In der Dokumentation werden außerdem support von Client-Zertifikaten support signierte OTA-Firmware-Updates aufgeführt. Dem CSMS-Integrationsleitfaden zufolge können Zertifikate und der ausgewählte CSMS-Endpunkt vor der Auslieferung bereitgestellt werden. Netzbetreiber sollten dennoch das aktivierte Sicherheitsprofil, die Zertifikatskette und den Erneuerungsprozess für den jeweiligen Auftrag und die jeweilige Firmware überprüfen. Diese dokumentierten Bausteine allein belegen nicht, dass bei jeder Bereitstellung das Sicherheitsprofil 3 verwendet wird.

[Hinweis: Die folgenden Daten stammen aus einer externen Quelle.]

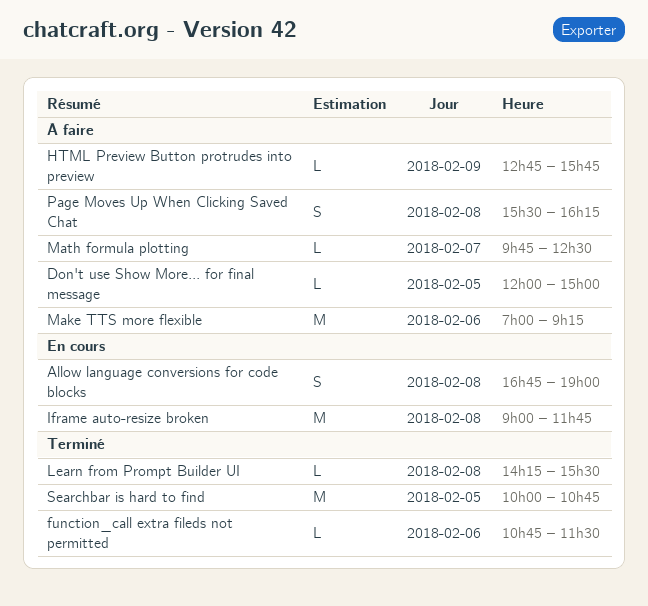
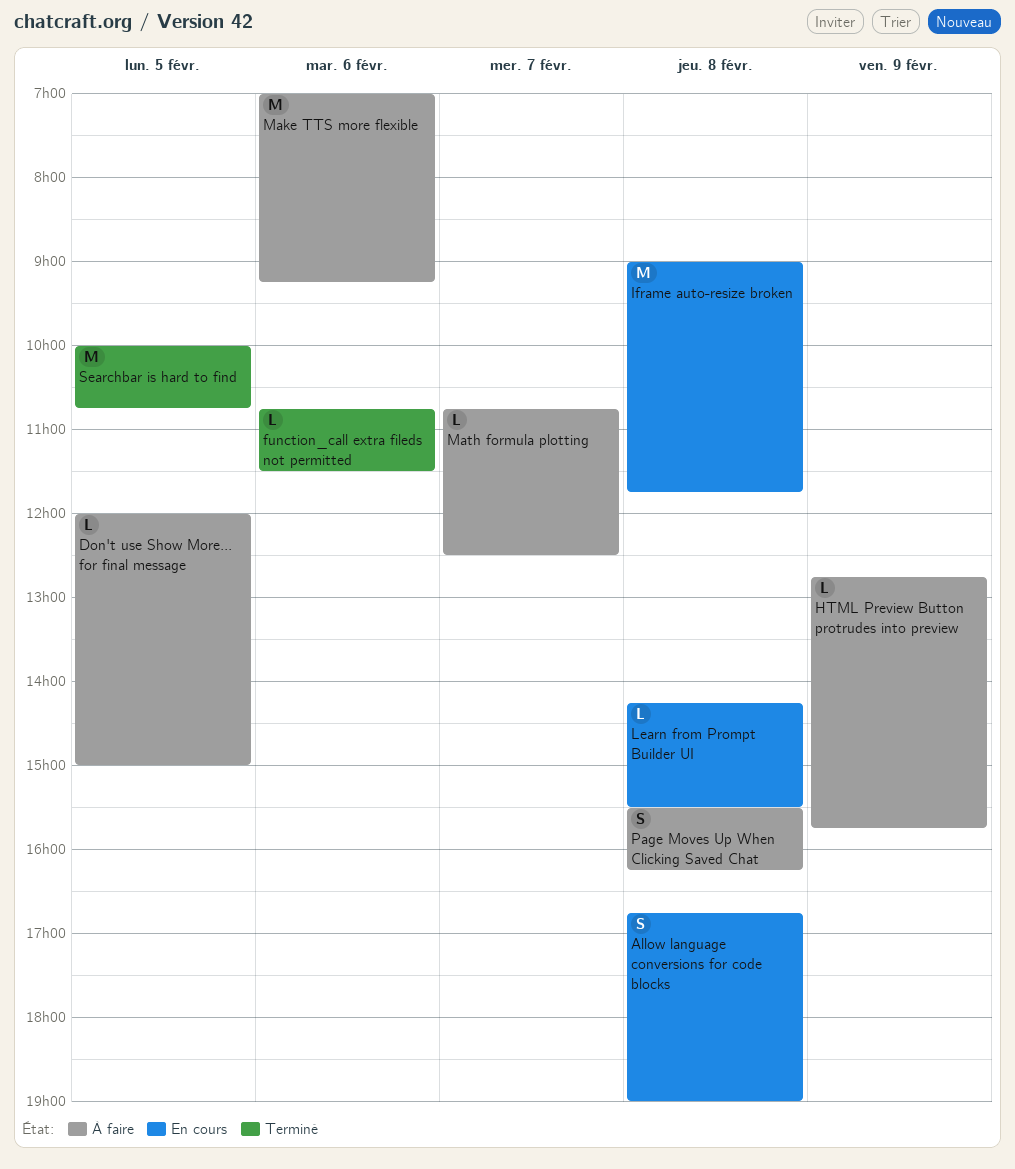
Learn from Prompt Builder UI, status: Terminé -> En cours
Math formula plotting, begins: 09:45 -> 10:45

Welches OCPP-Sicherheitsprofil sollten Betreiber vorschreiben?

Bei einer Ladestation mit Internetanbindung stellt Profil 2 in den meisten Projekten das praktische Minimum dar. Profil 3 kann sinnvoll sein, wenn eine gegenseitige Zertifikatsauthentifizierung erforderlich ist und der Betreiber oder CPMS-Anbieter den Zertifikatslebenszyklus zuverlässig verwalten kann.

 

OCPP 2.x-Implementierungen erfordern das Modell einer gesicherten Verbindung anstelle eines ungesicherten Fallback-Modells. Die Open Charge Alliance hat zudem das Sicherheitsprofil 2 in die aktualisierten Zertifizierungsanforderungen für OCPP 1.6 Core aufgenommen. Die Zertifizierung und support des Profils support zwar Unsicherheiten, ersetzen jedoch nicht die Prüfung der konkreten Kombination aus Ladegerät, Firmware und CPMS.

Was sollte vor der Bereitstellung überprüft werden?

  • die vom Ladegerät und vom CPMS verwendete OCPP-Version und Sicherheitserweiterung;
  • das höchste unterstützte Profil und das in der Produktion aktivierte Profil;
  • wer für die Verwaltung, Bereitstellung und den Wechsel von Passwörtern und Zertifikaten zuständig ist;
  • wie mit dem Ablauf von Zertifikaten, deren Widerruf und Zeitfehlern umgegangen wird;
  • ob die Überprüfung des Hostnamens und des Zertifikats erzwungen wird;
  • ob eine fehlgeschlagene sichere Verbindung zu einem unsicheren Downgrade führen kann;
  • wie Sicherheitsereignisse und fehlgeschlagene Authentifizierungsversuche protokolliert werden; und
  • ob Firmware, Diagnosefunktionen und andere damit verbundene Kanäle geschützt sind.

Halten Sie diese Entscheidungen in der Integrationsspezifikation fest. Die Angabe „Unterstützt OCPP“ reicht nicht aus, um festzustellen, wie die Verbindung in der Praxis gesichert ist.